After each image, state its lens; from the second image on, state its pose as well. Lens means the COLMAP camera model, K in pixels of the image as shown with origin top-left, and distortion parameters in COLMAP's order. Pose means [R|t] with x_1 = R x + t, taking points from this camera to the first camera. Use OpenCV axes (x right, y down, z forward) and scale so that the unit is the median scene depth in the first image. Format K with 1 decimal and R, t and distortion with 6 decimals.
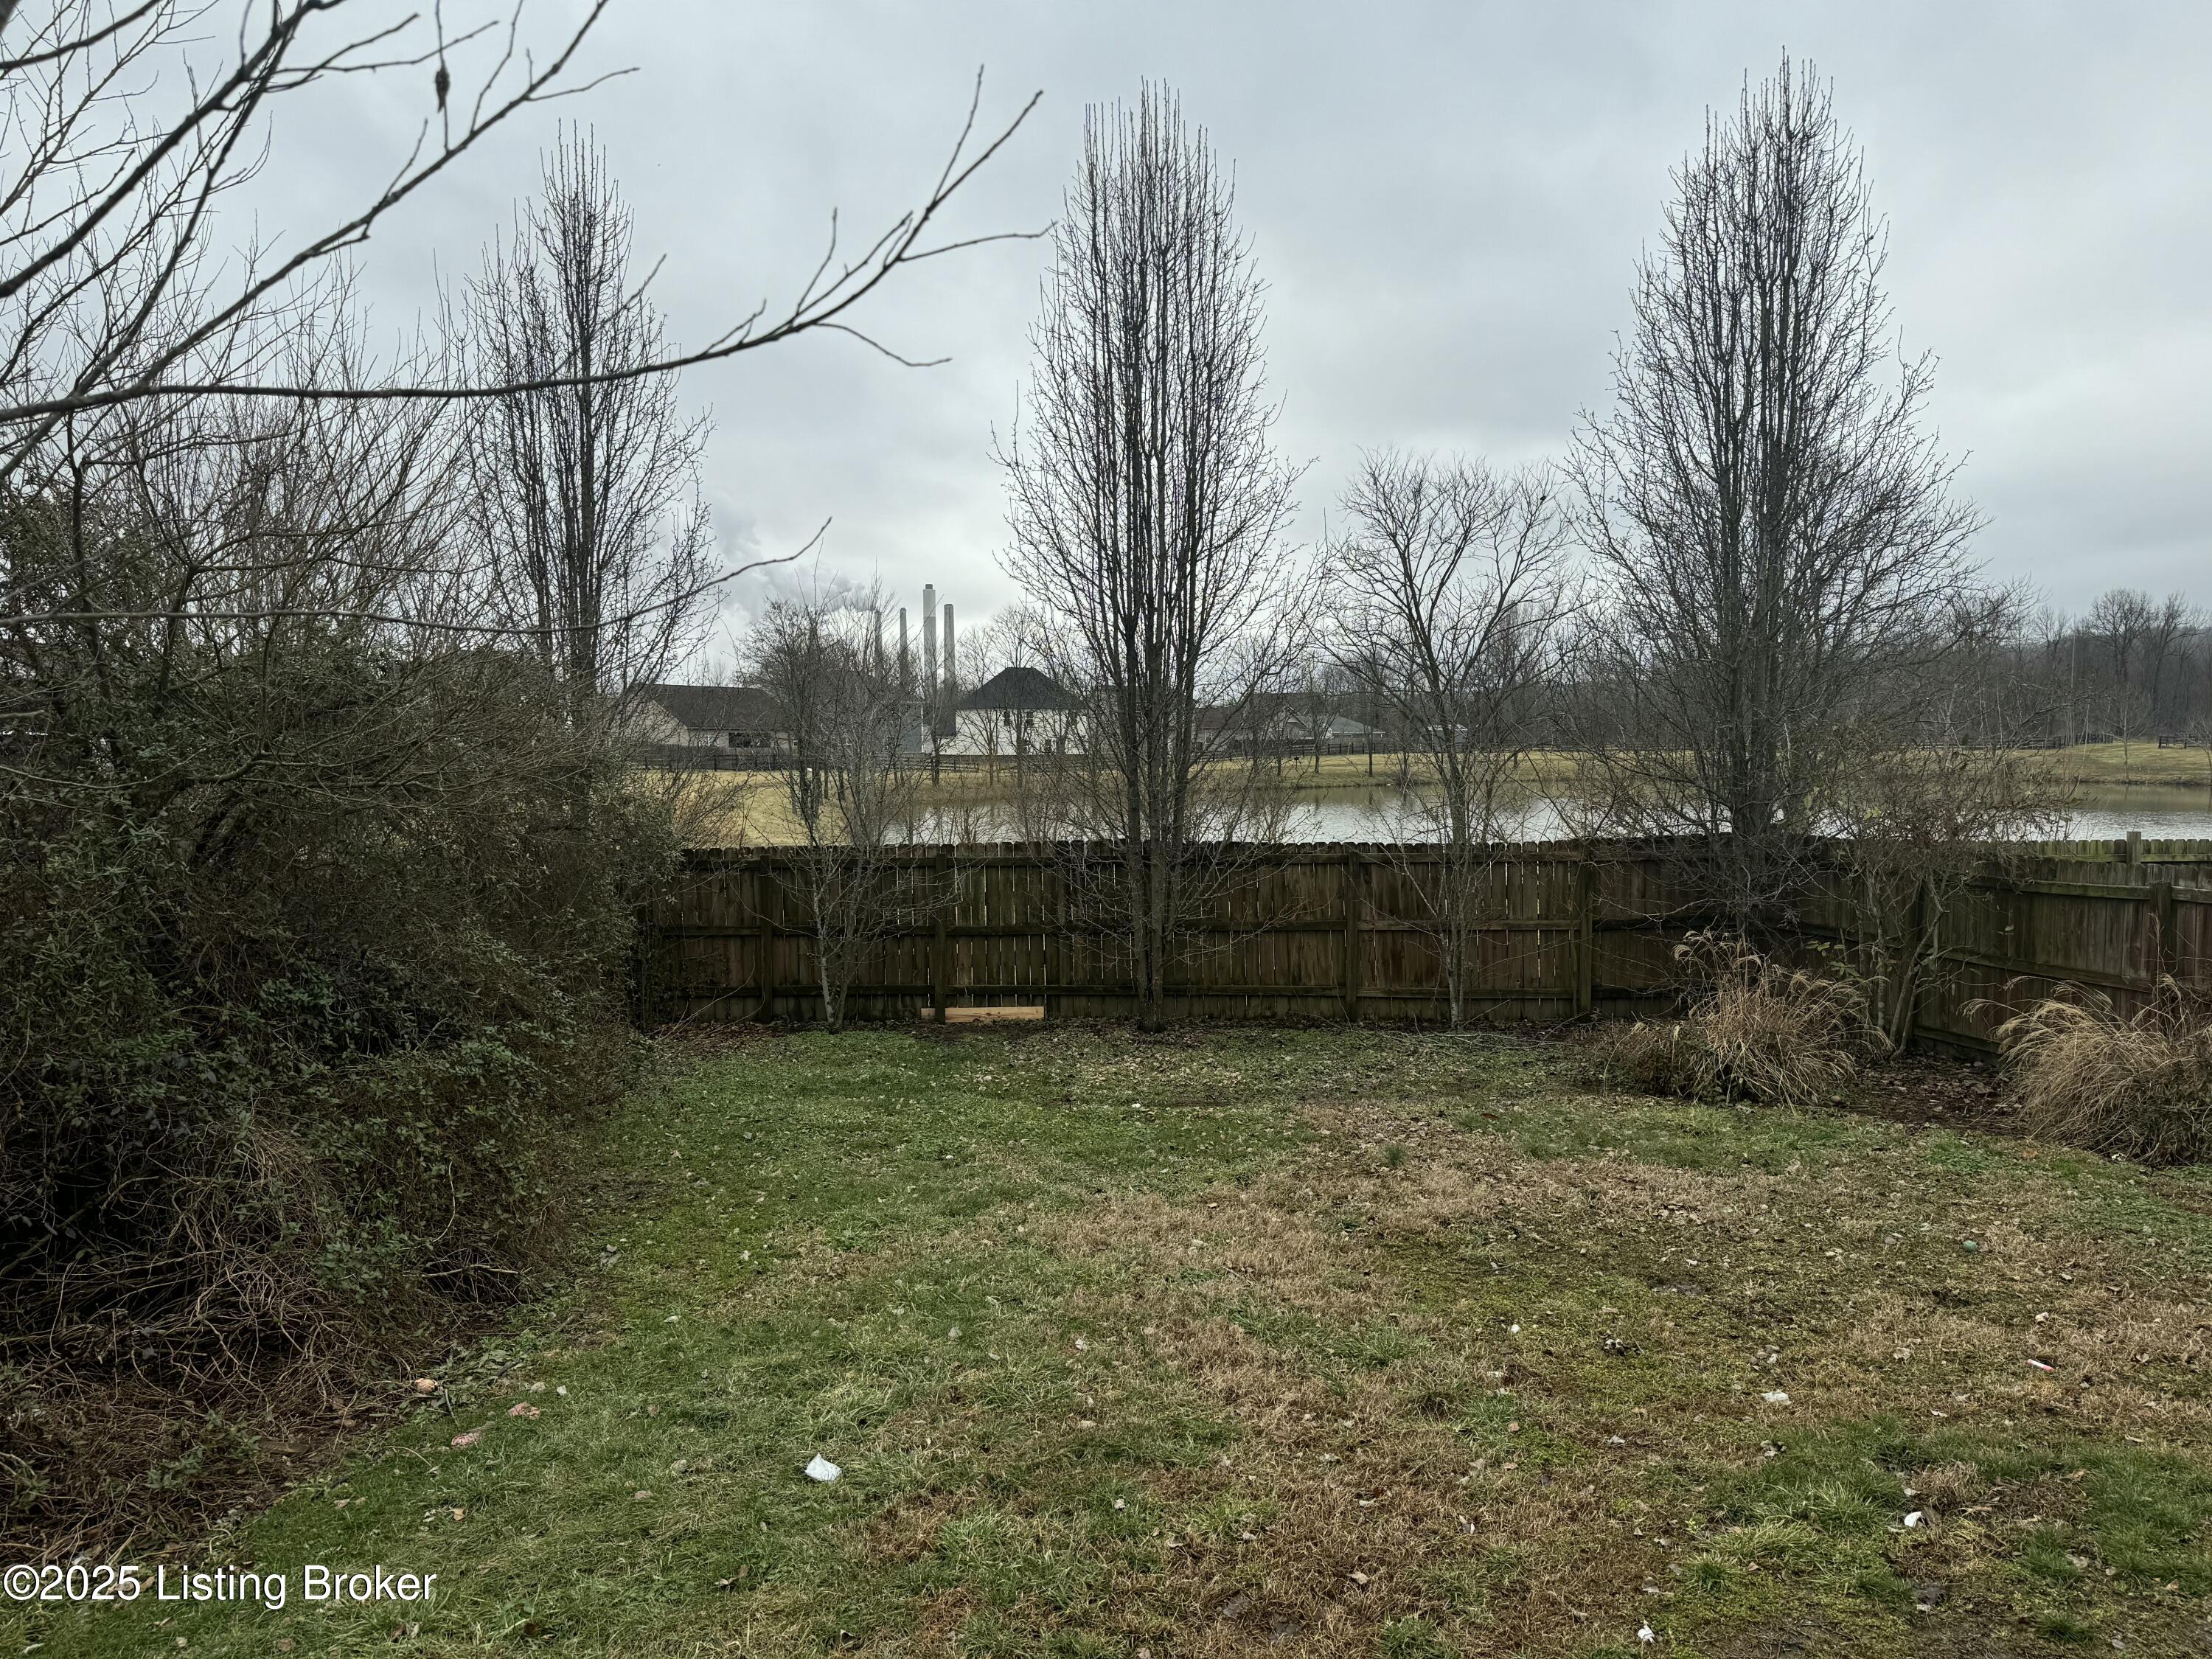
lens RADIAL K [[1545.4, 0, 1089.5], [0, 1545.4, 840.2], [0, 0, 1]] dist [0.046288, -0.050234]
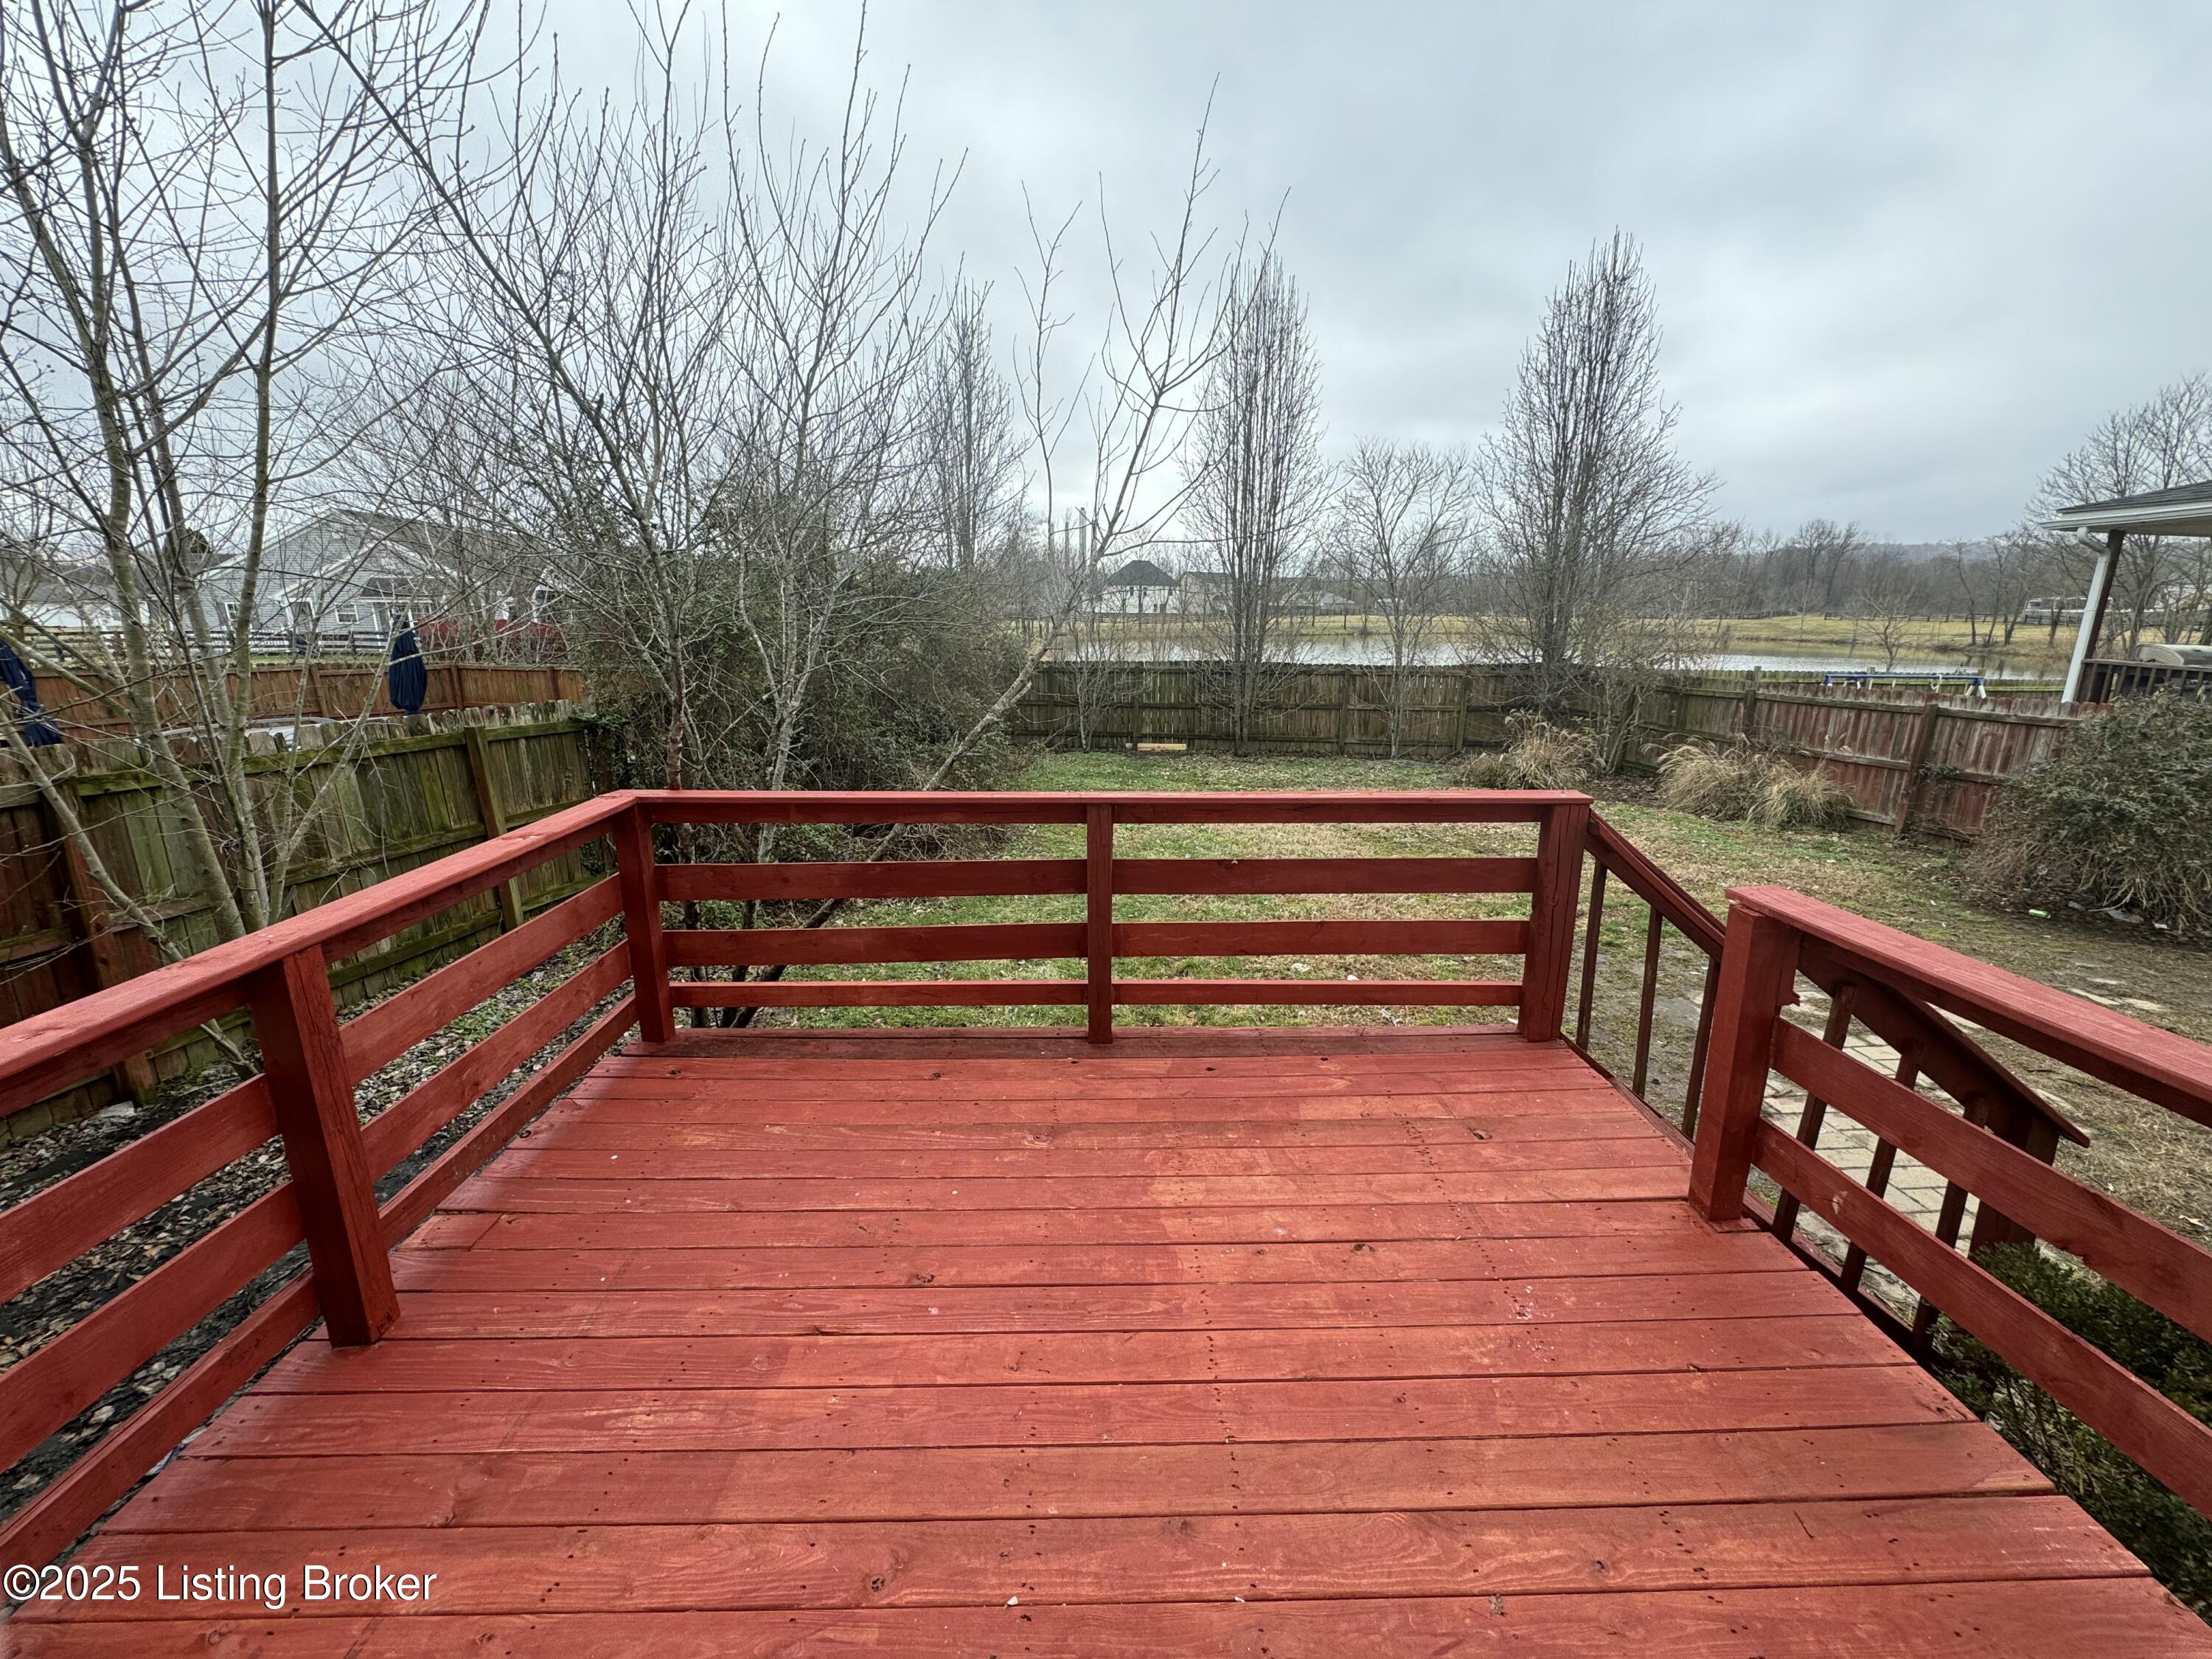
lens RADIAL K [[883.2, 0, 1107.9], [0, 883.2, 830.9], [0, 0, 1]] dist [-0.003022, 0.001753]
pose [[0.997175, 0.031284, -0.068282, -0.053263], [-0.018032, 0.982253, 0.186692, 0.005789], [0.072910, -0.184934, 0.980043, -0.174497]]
****************
Reproduce the data above verbatim, omitting the pictures.

After each image, state its lens; from the second image on, state its pose as well. Lens means the COLMAP camera model, K in pixels of the image as shown with origin top-left, and distortion parameters in COLMAP's order. Pose means [R|t] with x_1 = R x + t, taking points from this camera to the first camera. Use OpenCV axes (x right, y down, z forward) and scale so that the unit is the median scene depth in the first image. Format K with 1 decimal and R, t and distortion with 6 decimals.
lens RADIAL K [[1545.4, 0, 1089.5], [0, 1545.4, 840.2], [0, 0, 1]] dist [0.046288, -0.050234]
lens RADIAL K [[883.2, 0, 1107.9], [0, 883.2, 830.9], [0, 0, 1]] dist [-0.003022, 0.001753]
pose [[0.997175, 0.031284, -0.068282, -0.053263], [-0.018032, 0.982253, 0.186692, 0.005789], [0.072910, -0.184934, 0.980043, -0.174497]]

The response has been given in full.